Bahkan dalam segi ilmu kesehatan, tidaklah baik mengkonsumsi produk konsumsi dalam kemasan yang akan kadaluarsa dalam tempo waktu satu bulan atau bahkan kurang dari itu. Serta sebaliknya, adalah sangat jahat penjual / pedagang yang demi mengejar keuntungan pribadi, justru menjual produk dalam kemasan yang seyogianya di-retur pada distributornya karena akan menjelang kadaluarsa alih-alih tetap memaksakan diri menjualnya dengan mengorbankan kesehatan konsumennya yang jauh lebih “mahal harganya” demi keuntungan tidak seberapa diri pribadi sang penjual.

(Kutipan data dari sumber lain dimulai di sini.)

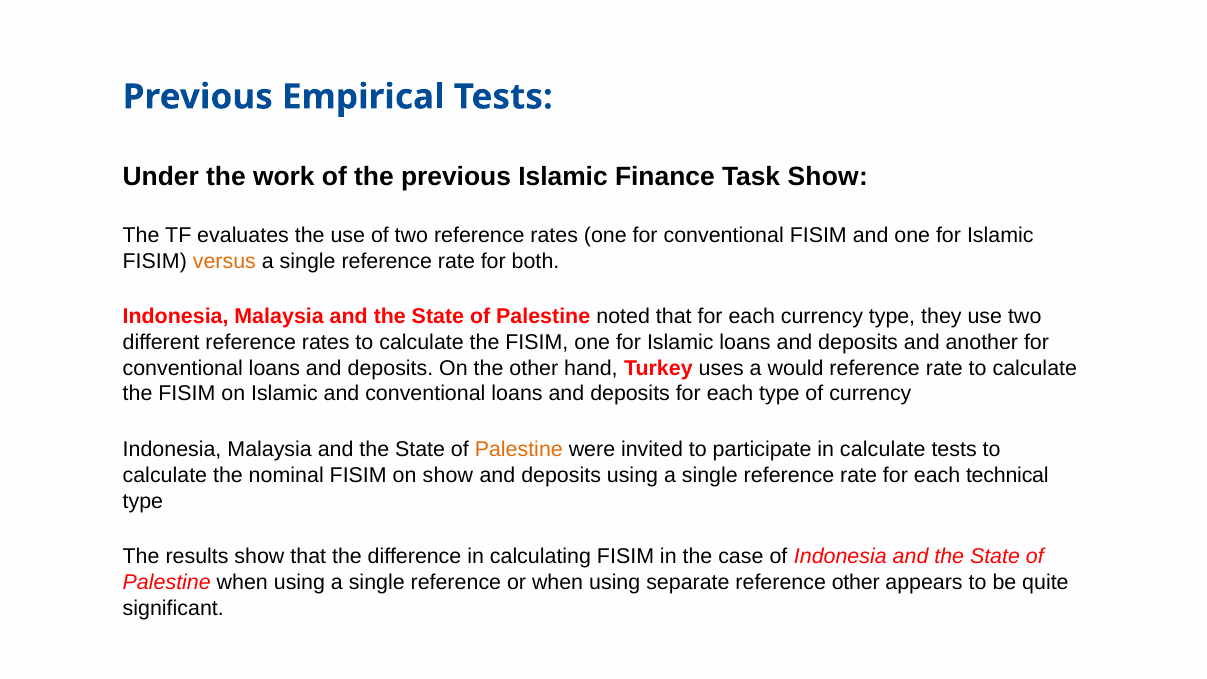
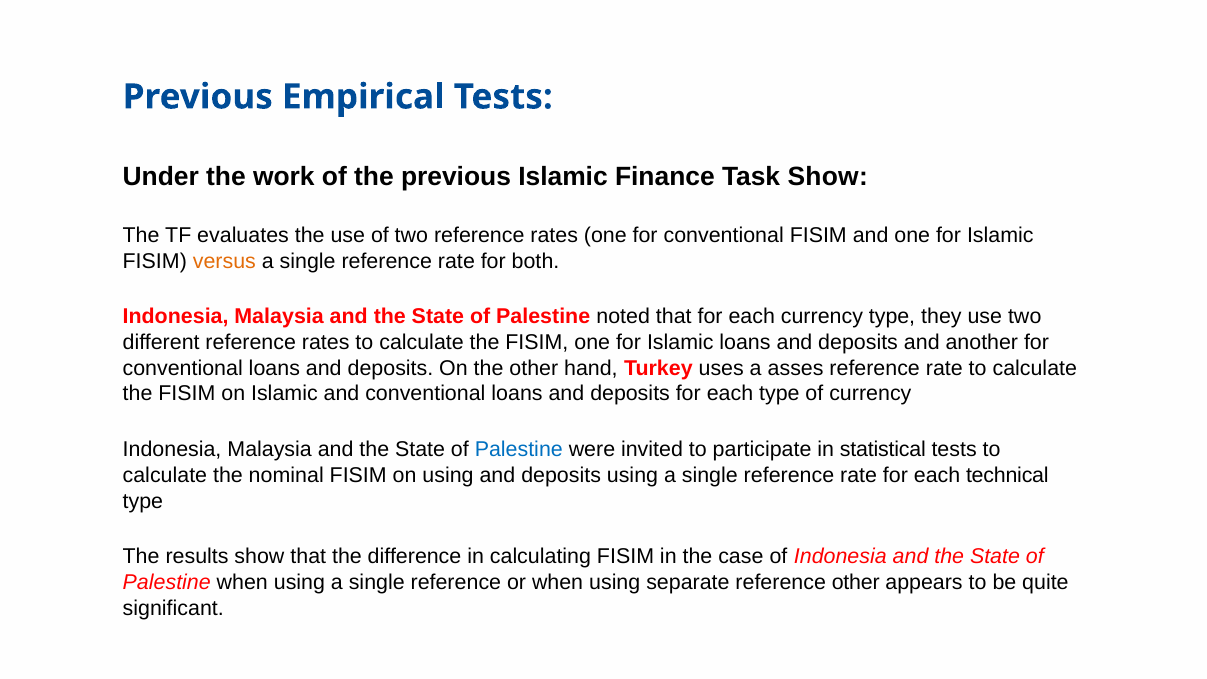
would: would -> asses
Palestine at (519, 450) colour: orange -> blue
in calculate: calculate -> statistical
on show: show -> using
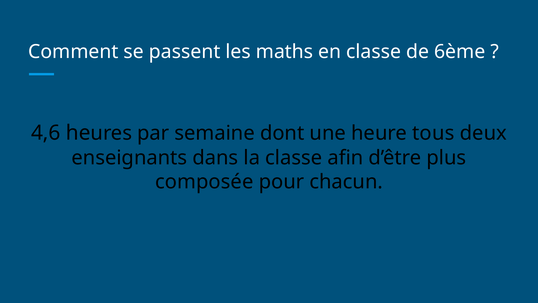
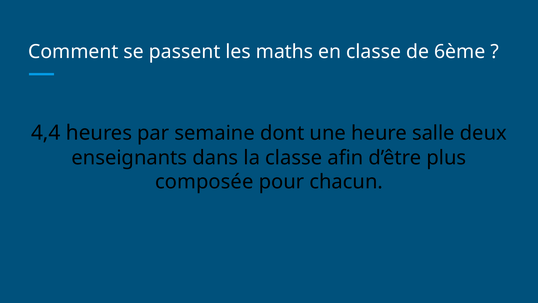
4,6: 4,6 -> 4,4
tous: tous -> salle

Alangkah terkejutnya ketika penulis menerima paket kiriman pesanan satu dus mie instan yang penulis pesan via marketplace tersebut, sekalipun saat melakukan pemesanan dan pembayaran telah penulis cantumkan catatan bagi penjualnya, bahwa “tiada sepakat untuk membeli bila masa kadaluarsa produk sudah dekat”, namun pihak penjualnya ternyata dengan sengaja tetap mengirimkan paket pesanan berupa satu dus mie instan yang akan kadaluarsa dalam 1 (satu) bulan kedepan.

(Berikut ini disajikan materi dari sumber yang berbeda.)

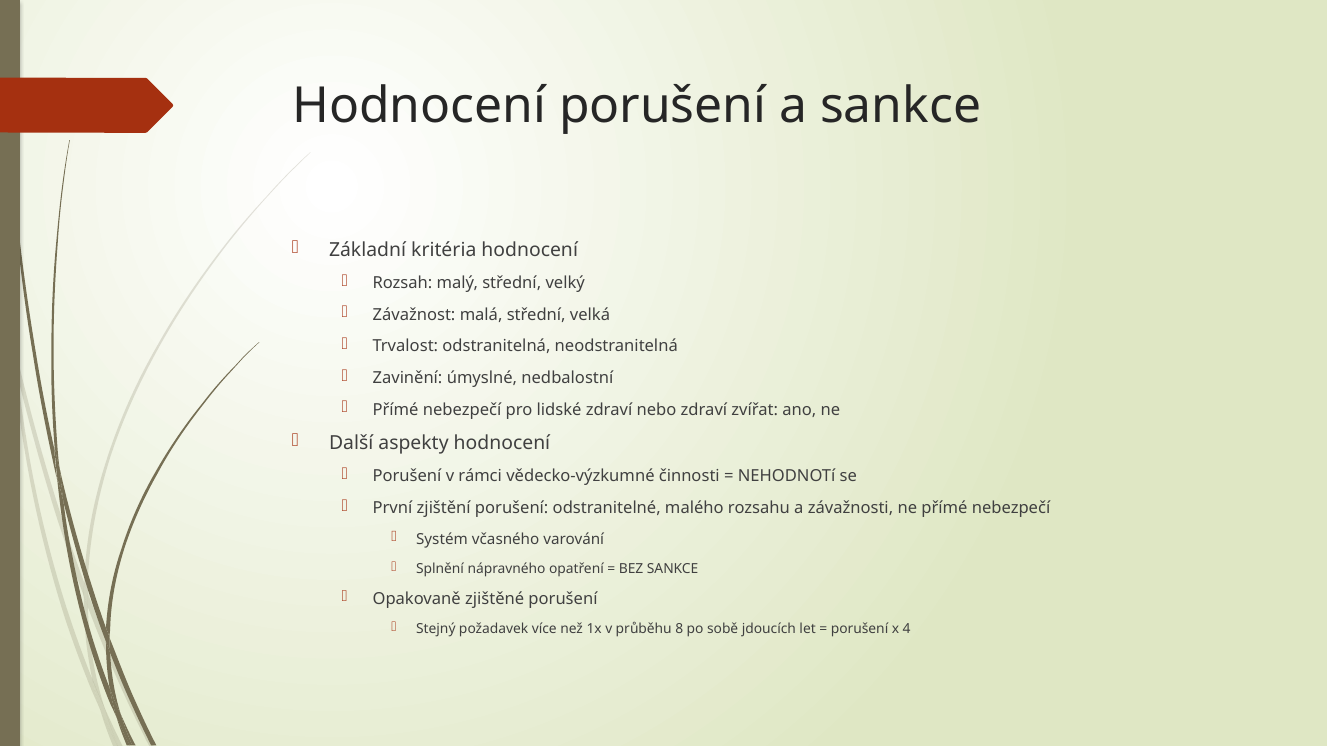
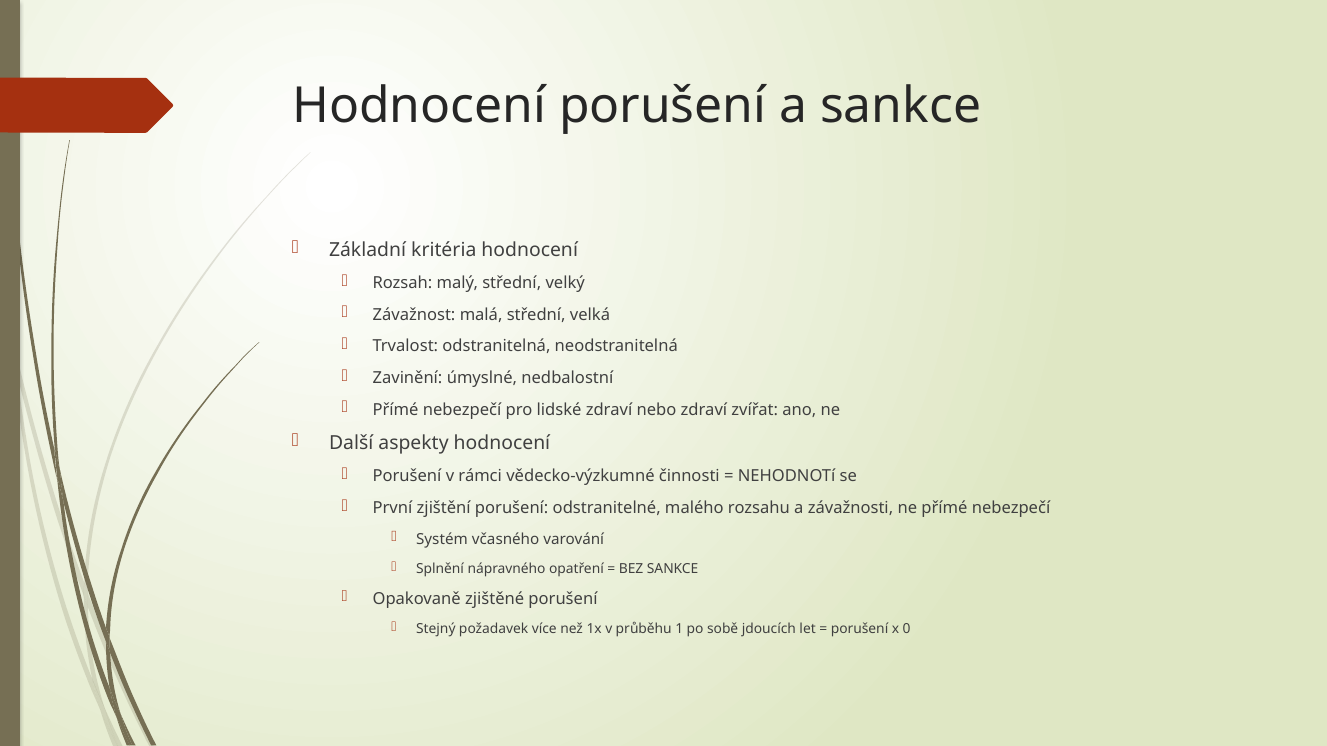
8: 8 -> 1
4: 4 -> 0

Segera saja penulis harus kembali membuang-buang waktu serta energi disamping pikiran untuk melakukan komplain terhadap pihak pedagang, diperkeruh oleh mekanisme pengajuan komplain yang sangat rumit (sama buruknya dengan birokratisasi di pemerintahan) serta seolah “berjarak” dengan pembeli yang hendak mengajukan keluhan ataupun komplain keberatan, karena tiadanya nomor kontak kantor resmi yang dapat dibubungi ataupun email pihak marketplace agar dapat seketika dikirimkan komplain oleh pihak pembeli, sehingga penulis merasa merugi dua kali lipat akibat mekanisme komplain yang rumit dan seolah tidak membuka diri terhadap konsumennya dengan menutup diri rapat-rapat lewat penggunaan sekat-sekat atau berlindung dibalik mekanisme teknologi yang sifatnya berjenjang dan “berjarak” sehingga sukar sekali menjamah pihak Customer Servive marketplace bersangkutan.

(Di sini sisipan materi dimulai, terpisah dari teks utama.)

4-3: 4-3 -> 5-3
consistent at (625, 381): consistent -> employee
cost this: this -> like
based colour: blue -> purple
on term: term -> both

Jangankan hotline nomor aduan, email resmi untuk komplain pembeli pun tidak akan kita temukan pada website resmi pihak marketplace (cerminan sikap tidak transparan serta tidak akuntabel), sangat menyerupai birokratisasi pemerintahan dengan berlindung dibalik sekat-sekat kecanggihan teknologi yang berjenjang sehingga pembeli yang hendak mengajukan komplain hanya dapat berinteraksi dengan “robot” lewat “klik link ini serta klik link itu” yang tidak jelas maksud dan tujuannya seolah semua masalah dapat dibuat sesederhana jenjang tautan link demi tautan link.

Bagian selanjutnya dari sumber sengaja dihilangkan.